The UK legal sector could lose almost £3bn a year if the proposed new European central patents court is not based in London, the Law Society claimed this week.

The warning came ahead of yesterday’s meeting of the European Council of Ministers, when the location of the new patents court was due to be discussed again after 40 years of failed negotiations. The Law Society has urged justice secretary Kenneth Clarke not to compromise the UK’s position as a leading commercial legal centre by agreeing to the new court - the Central Division of the Unified Patent Court - being based in Paris or Munich, rather than London. Munich already hosts the European Patent Office, which was set up in 1978.

The Law Society pointed to a report by FTI Consulting LLP which said the cost to the UK of not locating the court in London would be at least £683m a year, and potentially up to £2.95bn.
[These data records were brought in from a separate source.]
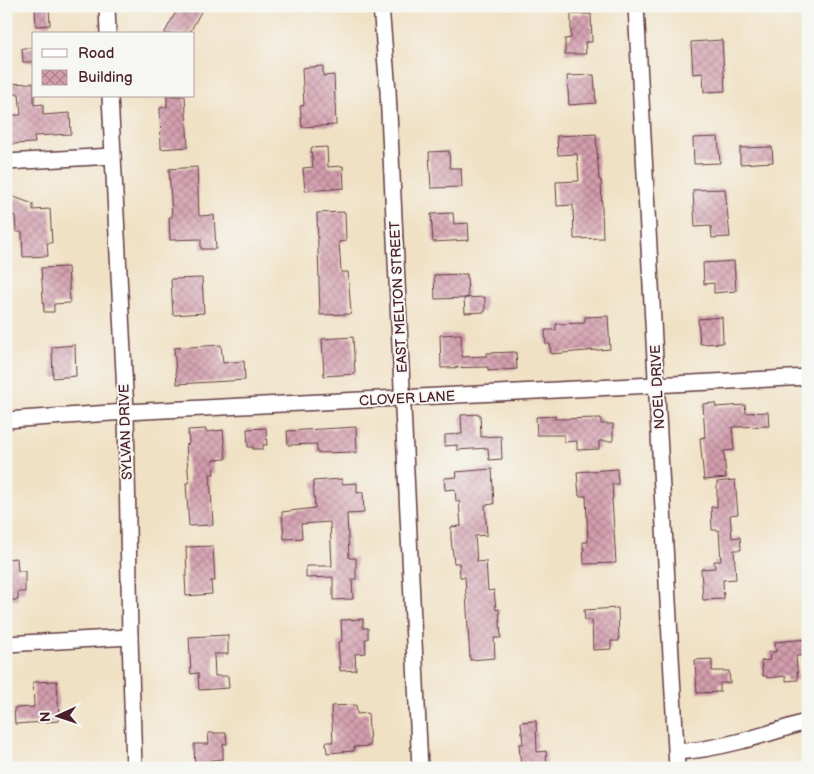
<svg xmlns="http://www.w3.org/2000/svg" width="814" height="774" font-family="'Balsamiq Sans',sans-serif">
<style>
.building{fill:url(#building-cross-hatch)}
.lines{fill:none;stroke-linecap:round;stroke-linejoin:round}
.street-casing{stroke:#633c42;stroke-width:18}
.street{stroke:#fff;stroke-width:15}
.labels{text-anchor:middle;stroke-width:4;stroke-linejoin:round;paint-order:stroke}
.street-label{font-size:14px;fill:#4a1f2b;stroke:#f6f6f2}
</style>
<defs>
<pattern id="building-cross-hatch" width="8" height="8" patternUnits="userSpaceOnUse" patternTransform="scale(1.25)"><rect width="8" height="8" fill="#d39eae"/><path d="M0 0l8 8M0 8l8-8" fill="none" stroke="#ad808e"/></pattern>
</defs>
<rect width="100%" height="100%" fill="#f6f6f2"/>
<filter id="ink" filterUnits="userSpaceOnUse"><feTurbulence type="fractalNoise" baseFrequency=".02" numOctaves="2"/><feDisplacementMap in="SourceGraphic" scale="10" xChannelSelector="R" yChannelSelector="G"/><feConvolveMatrix kernelMatrix="1 2 1 2 8 2 1 2 1" color-interpolation-filters="sRGB"/></filter>
<filter id="wash" filterUnits="userSpaceOnUse"><feTurbulence type="fractalNoise" baseFrequency=".0096" numOctaves="4" result="noise"/><feDisplacementMap in="SourceGraphic" scale="20" xChannelSelector="R" yChannelSelector="G"/><feGaussianBlur stdDeviation="1.12" result="paint"/><feColorMatrix in="noise" values="0 0 0 0 0 0 0 0 0 0 0 0 0 0 0 0 0 1.4 0 .05"/><feComposite in="paint" operator="in"/></filter>
<g filter="url(#wash)">
<rect width="100%" height="100%" fill="#f0e1c4"/>
<g id="blocks">
<g class="building">
<path d="M35,6h14l1,19 -14,1z"/>
<path d="M179,6h25l-15,28h-25z"/>
<path d="M571,14h20l1,28h-7l1,12h-21v-15l6,-1z"/>
<path d="M722,40l3,51 -21,1 -1,-19 -10,1 -2,-32z"/>
<path d="M22,48h12v14h-11z"/>
<path d="M323,66v10l11,-1 2,50 -34,2 -2,-21 4,-1 -2,-37z"/>
<path d="M594,75l2,28 -27,2 -2,-29z"/>
<path d="M34,83v22l9,-1v11l27,-2 1,21 -37,2 1,7 -24,1 -2,-29h12l-2,-21h-13v-10z"/>
<path d="M167,96h18l3,51 -27,2 -1,-41 7,-1z"/>
<path d="M596,134l3,46h2l2,58 -29,1 -1,-34 -16,1 -1,-24 23,-1 -2,-27 -19,1 -1,-19z"/>
<path d="M718,137l2,26 -26,1 -1,-26z"/>
<path d="M327,147l1,20 15,-1 1,22 -39,3 -2,-23 10,-1 -2,-19z"/>
<path d="M772,147l1,15 -33,2v-16z"/>
<path d="M449,151l1,17h11l1,19 -31,1 -2,-36z"/>
<path d="M197,167l2,49 15,-1 2,34h-15v-10l-31,1 -1,-23h3l-3,-48z"/>
<path d="M725,189l5,48 -18,1 -1,-12 -16,1 -2,-37z"/>
<path d="M6,194l27,10v6l17,-1 2,34h-5l1,13 -25,1 -1,-25h-6l-1,-16 -9,-4z"/>
<path d="M345,212l1,29 -7,1 2,30h7l3,42 -31,1 -3,-102z"/>
<path d="M453,213l1,11 14,-1 1,17 -36,2 -2,-28z"/>
<path d="M734,261l2,30 -22,2v-10l-10,1 -1,-21z"/>
<path d="M68,267l2,36 -16,1v8h-10l-3,-44z"/>
<path d="M467,274l1,24 -33,1 -1,-24z"/>
<path d="M202,278l2,35 -31,2 -2,-36z"/>
<path d="M485,297v15l-20,1 -1,-15z"/>
<path d="M608,316l2,33 -59,5 -1,-10h-4l-1,-14h11v-6l29,-1v-6z"/>
<path d="M722,317l1,26 -23,1 -2,-25z"/>
<path d="M461,334l1,23 25,-1v-3l29,-1 1,17 -29,2v-4l-47,1 -1,-33z"/>
<path d="M353,337l2,37 -31,2 -2,-37z"/>
<path d="M75,345l1,31 -23,2 -1,-31z"/>
<path d="M221,345l2,18 21,-2 1,19 -68,4 -3,-36z"/>
<path d="M715,403l1,4 29,-2 1,8 22,-1 1,14 -37,1 2,23 -10,1 2,27 -22,2 -4,-42 5,-1 -2,-33z"/>
<path d="M480,414l1,23 20,-1 1,23 -13,1 -1,-12 -31,2v-5l-12,1v-11l17,-1 -1,-19z"/>
<path d="M555,416v3l46,-1v6h12v17h-14v8l-22,1v-9l-13,1v-7h-27l-1,-18z"/>
<path d="M356,427l1,25 -40,1v-9l-29,1 -1,-14z"/>
<path d="M266,428l1,17h-4v4h-10v-2h-5l-1,-18z"/>
<path d="M206,429v3l17,-2 3,29 -13,1 1,14h-4l3,51 -24,1 -3,-43h3l-3,-38 3,-1 -1,-14z"/>
<path d="M492,469l2,35 -9,1 2,30 -12,1 2,26 9,-1 2,30 6,-1 2,20 3,-1 2,29h-7l1,20 -25,2 -5,-83h-5l-1,-14h-5l-3,-24v-12l10,-1 -2,-25h-3l-1,-12 -10,1 -1,-12 13,-1 -1,-5z"/>
<path d="M617,469l1,15h-6l1,14h-1l4,65 -32,1 -1,-22h5l-2,-46h-7l-2,-24z"/>
<path d="M342,479v5l15,-1v10l6,-1 1,21 -17,1 2,44h7v21h-4l1,20 -20,1v-23l-27,1v-12h26l-2,-44 -29,2 1,14 -18,1 -2,-27 33,-4 -2,-27z"/>
<path d="M735,480l3,34 -8,1 2,23 8,-1 1,13h-7l2,29 -13,1 1,19 -21,1 -2,-31 14,-1 -1,-7h7l-2,-31h-7l-1,-23h6v-25z"/>
<path d="M213,546l2,35h-4l1,13 -26,2 -1,-20h2l-1,-29z"/>
<path d="M17,558l1,13h7v21h-7v8h-10l-2,-41z"/>
<path d="M618,608l1,33h-8v8l-18,1 -1,-30h-7l-1,-10z"/>
<path d="M363,619v9h5v11h-3l1,14 -11,1 1,16 -16,1 -2,-29 4,-1 -1,-21z"/>
<path d="M228,635v19h-14l1,22h13l1,12 -30,2 -1,-17 -7,1 -2,-37z"/>
<path d="M808,639v16l-12,1 2,24 -12,1v-5l-19,2v-2h-4l-2,-15 9,-1 -1,-8h7l-1,-10z"/>
<path d="M712,659v12h17l1,12h-10v9l-23,1 -2,-33z"/>
<path d="M57,681l2,40 -44,3 -1,-16 20,-1 -1,-25z"/>
<path d="M356,705l1,9 11,-1 2,33 -16,1v4l-27,2 -1,-11h7l-2,-36z"/>
<path d="M536,721l1,31 9,-1 1,14 -5,1v2h-21l-2,-24h4l-2,-22z"/>
<path d="M208,733h18l1,11h-4v15l-12,1v8h-16l-1,-24h15z"/>
</g>
</g>
</g>
<g filter="url(#ink)">
<use href="#blocks" fill-opacity="0" stroke="#633c42" stroke-width="1"/>
<g class="lines">
<defs>
<g id="street">
<path d="M107,6l1,28"/>
<path d="M381,6l7,85 32,677"/>
<path d="M636,6l41,762"/>
<path d="M110,96l16,316 4,225 4,131"/>
<path d="M6,162l107,-6"/>
<path d="M6,420l120,-8 682,-35"/>
<path d="M6,644l124,-7"/>
<path d="M676,752c43,-2 91,-18 132,-31"/>
</g>
</defs>
<use href="#street" class="street-casing"/>
<use href="#street" class="street"/>
</g>
</g>
<g class="labels">
<g class="street-label">
<text transform="translate(398 297) rotate(-93)" y="5">EAST MELTON STREET</text>
<text transform="translate(657 387) rotate(-93)" y="5">NOEL DRIVE</text>
<text transform="translate(407 398) rotate(-3)" y="5">CLOVER LANE</text>
<text transform="translate(125 432) rotate(-92)" y="5">SYLVAN DRIVE</text>
</g>
</g>
<rect width="814" height="774" fill="none" stroke="#f6f6f2" stroke-width="25"/>
<rect x="32" y="32" width="162" height="65" fill="#f6f6f2" stroke="#b1a0a2"/>
<rect x="42" y="49" width="25" height="8" fill="#ffffff" stroke="#b1a0a2"/>
<text x="78" y="58" font-size="15" fill="#4a1f2b">Road</text>
<rect x="42" y="70" width="25" height="15" fill="url(#building-cross-hatch)" stroke="#b1a0a2"/>
<text x="78" y="82" font-size="15" fill="#4a1f2b">Building</text>
<g transform="translate(58 716) rotate(267)" stroke="#f6f6f2" stroke-width="4" paint-order="stroke">
<path d="M0-4L9 19L0 12L-9 19Z" fill="#4a1f2b"/>
<text y="-8" font-size="14" font-weight="bold" text-anchor="middle" fill="#4a1f2b">N</text>
</g>
</svg>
Law Society chief executive Desmond Hudson, who this week wrote to the justice secretary on the subject, said: ‘If the UK government agrees that the new court should be based in Paris or Munich instead of London, we will see the UK’s intellectual property expertise disappear overseas.

‘London and the UK is seeking to become the European centre for commercial litigation and arbitration. That aspiration will be diluted if the new court is opened elsewhere.’ An agreement to create a single patent court was to be signed in December 2011, but Britain, France and Germany failed to agree over its location.